Because that hasn’t happened, she thinks it’s time to start talking about reversible bus lanes on peak weekend skier traffic days and possibly restricting truck traffic. Greg Fulton, president of the Colorado Motor Carriers Association trucking lobby, said less than 2 percent of the traffic during peak skier periods is commercial trucking and that his industry needs to deliver goods.

“What people tend to forget about I-70 and what we have to always remind folks is it’s an interstate corridor,” Fulton said. “It serves so much more (than skiers) and it’s not like a local road. It is an interstate, and it is critical to the economic welfare of the state, and even the country in many ways.”

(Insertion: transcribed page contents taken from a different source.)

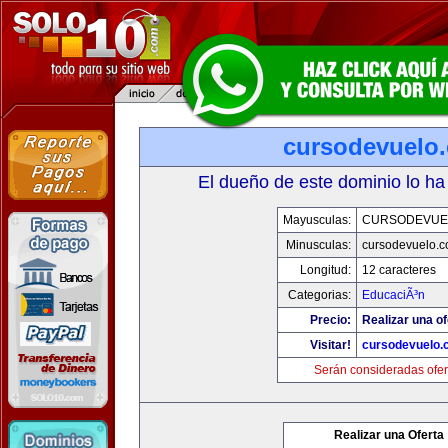
cursodevuelo
El dueño de este dominio lo ha
Mayusculas:
CURSODEVUE
Minusculas:
cursodevuelo.
Longitud:
12 caracteres
Categorias:
EducaciÃ³n
Precio:
Realizar una of
Visitar!
cursodevuelo
Serán consideradas ofer
Realizar una Oferta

Fulton’s lobbying group also strongly supports raising the gas tax.

CDOT seeks real improvements

CDOT, meanwhile, has a wish list of big-ticket projects it would like to start working on along I-70, including another climbing lane on the west side of Vail Pass. Also on the list, a westbound toll lane from Idaho Springs nearly to the Eisenhower Tunnel, expanding the popular Bustang bus service, fixing the Silverthorne interchange, and a $500 million project to replace the aging bridge at the bottom of Floyd Hill where Kermit’s used to be, including tunneling under and straightening the interstate where it’s too curvy for such steep descents and ascents.

But such projects will have to wait until long-term funding sources are secured. A spokeswoman would not weigh in on what type of funding the state should pursue.

“It’s fair to say that additional funds for transportation would be put to very productive use and to real projects that would make a difference in the corridor,” CDOT spokeswoman Amy Ford said.